The name of the association is Villa Karon ystävät ry (Friends of Villa Karo), and it is based in Helsinki.
The purpose of the association is to improve the knowledge West Africa amongst Finnish artists, researchers and cultural influencers and to increase cultural exchange and interaction between Finland and West Africa.
To fulfill this purpose, the association gives scholarships and workspaces to artists, researchers and cultural specialists and organizes cultural activities.
To support its activities, the association seeks to obtain financial and material support from both public and private sources.
Someone who supports the purpose of the association can become an ordinary member.
An educational institution, community or organization that wants to participate in the association’s activities can be accepted as a community member of the association.
Ordinary members, community members and alumni members are approved by the association’s governing board.
Every ordinary member, community member, honorary member and the honorary chairperson has one vote.
A person who has provided significant work or support for the association’s activities can be invited to become an honorary chairman or honorary member at the association’s meetings, subject to the board’s approval.
Members have the right to resign from the association by notifying the chairperson of the board or the executive director of the association in writing.
The board can dismiss a member if the member has failed to pay the membership fee, has otherwise failed to fulfill the obligations committed to by joining the association, has significantly hindered the association by their conduct inside or outside the association, or no longer fulfills the membership conditions stated in the association’s rules.
The price of the joining and annual membership fees for ordinary members, community members and alumni members will be decided at the annual meeting.
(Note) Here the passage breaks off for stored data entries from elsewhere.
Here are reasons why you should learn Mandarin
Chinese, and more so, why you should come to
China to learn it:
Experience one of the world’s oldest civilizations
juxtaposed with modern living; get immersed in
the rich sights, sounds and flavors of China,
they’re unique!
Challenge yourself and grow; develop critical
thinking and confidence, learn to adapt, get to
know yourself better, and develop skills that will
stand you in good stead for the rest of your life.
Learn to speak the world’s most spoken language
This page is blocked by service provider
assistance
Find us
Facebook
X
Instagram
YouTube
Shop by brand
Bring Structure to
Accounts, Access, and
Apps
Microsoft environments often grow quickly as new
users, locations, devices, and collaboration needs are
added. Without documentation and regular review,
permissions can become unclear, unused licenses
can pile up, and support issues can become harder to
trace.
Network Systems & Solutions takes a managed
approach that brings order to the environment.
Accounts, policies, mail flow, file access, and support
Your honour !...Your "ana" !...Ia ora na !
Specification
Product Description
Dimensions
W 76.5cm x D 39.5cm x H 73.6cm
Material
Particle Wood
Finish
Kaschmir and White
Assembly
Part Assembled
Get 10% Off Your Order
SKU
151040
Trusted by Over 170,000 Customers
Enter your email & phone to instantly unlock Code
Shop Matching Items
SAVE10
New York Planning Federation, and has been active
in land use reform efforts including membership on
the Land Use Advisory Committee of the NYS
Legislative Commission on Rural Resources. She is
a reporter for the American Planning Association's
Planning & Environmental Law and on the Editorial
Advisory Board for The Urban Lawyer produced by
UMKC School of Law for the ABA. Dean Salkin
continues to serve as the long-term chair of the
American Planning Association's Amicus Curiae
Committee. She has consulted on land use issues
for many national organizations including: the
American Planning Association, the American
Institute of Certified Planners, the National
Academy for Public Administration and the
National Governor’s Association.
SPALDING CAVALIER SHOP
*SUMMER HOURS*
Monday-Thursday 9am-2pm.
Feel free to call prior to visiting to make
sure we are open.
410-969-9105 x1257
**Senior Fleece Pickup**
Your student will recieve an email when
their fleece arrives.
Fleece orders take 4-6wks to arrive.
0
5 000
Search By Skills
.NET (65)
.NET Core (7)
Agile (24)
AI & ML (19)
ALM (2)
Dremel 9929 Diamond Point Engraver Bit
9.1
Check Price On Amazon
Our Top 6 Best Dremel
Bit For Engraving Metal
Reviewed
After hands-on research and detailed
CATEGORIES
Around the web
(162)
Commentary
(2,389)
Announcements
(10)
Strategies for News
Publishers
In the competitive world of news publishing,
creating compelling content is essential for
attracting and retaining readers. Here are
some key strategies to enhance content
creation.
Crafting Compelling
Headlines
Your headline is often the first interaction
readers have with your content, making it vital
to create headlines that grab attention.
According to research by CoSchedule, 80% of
The honorary chairman and honorary members are not obliged to pay membership fees.
The association’s affairs are handled by the board. 4-6 board members and a maximum of 2 alternate members are elected at the annual meeting. The board decides amongst itself a chairperson, vice-chairperson and any other possible positions. The same person can be a part of the board for a maximum of 8 consecutive years.
The board’s term of office is the period between annual meetings.
The board meets at the invitation of the chairperson or, in their absence, the vice-chairperson, when either they deem it necessary or at least half of the board members request it.
The board has the ability to make decisions when half of its members and the chairperson and/or the vice-chairperson is present. Votes are decided by absolute majority. In the event of a tie the chairman’s vote will decide aside from in elections, where a lottery will be held.
The name of the association may be written by the chaiperson, vice-chairperson, secretary or treasurer of the board, any two of these together, or a person who has been granted the righto to do so separately by the board.
The association’s fiscal period is one calendar year.
The financial statements, along with any other necessary documents and the board’s annual report, must be given to the auditors no later than three weeks before the annual meeting. The auditors must give their written statement to the board no later than two weeks before the annual meeting.
The board must convene the association’s meetings by email at least seven days in advance of the meeting.
The association’s annual meeting is held every year on a date determined by the board in January-May.
An extraordinary meeting is held when the association’s meeting so decides, when the board deems it necessary or when at least one-tenth (1/10) of the association’s voting members request it in writing from the board for specific matter. The meeting must be held within thirty days of submission of the request.
Meetings of the association may also be attended by post or by means of a telecommunications connection or other technical aid, if the board of directors or the association’s meeting so decides.
Unless otherwise specified in the rules, decisions made during association meetings shall be those supported by more than half of the votes cast. In the event of a tie, the vote of the meeting’s chairman will decide except in the case of elections, where a lottery will be held.
The annual meeting will include the following sections:
1. Opening of the meeting
2. The choosing of the meeting’s chairperson, secretary, two minute-takers and if necessary two vote counters.
3. Confirmation of the legality and sufficient attendance of the meeting.
4. Approval of the meeting agenda.
5. Presentation of financial statements, annual report and auditor’s statements..
6. Decision on the confirmation of the financial statements and the granting of discharge from liability of the board of directors and other responsible parties.
7. Estimation of the action plan, income and expenditure and confirmation of the joining and membership fee.
8. Election of the chairperson of the board and other board members.
9. Selection of one or two auditors and their deputy auditors.
10. Discussion of other matters mentioned in the meeting.
If a member wants to discussed an issue at the annual meeting, she must notify the board of directors in writing in good time so that the matter can be included in the meeting notice.
The decision to change rules or dissolve the association must be made by a majority of at least three quarters (3/4) of the votes cast at the association’s meeting. The meeting invitation must mention the changing of rules or dissolution of the association.
In the event of the dissolution of the association, the association’s funds will be used to promote the purpose of the association in a manner determined during the meeting where the dissolution was decided upon. When the association is liquidated, its assets will be used for the same purpose.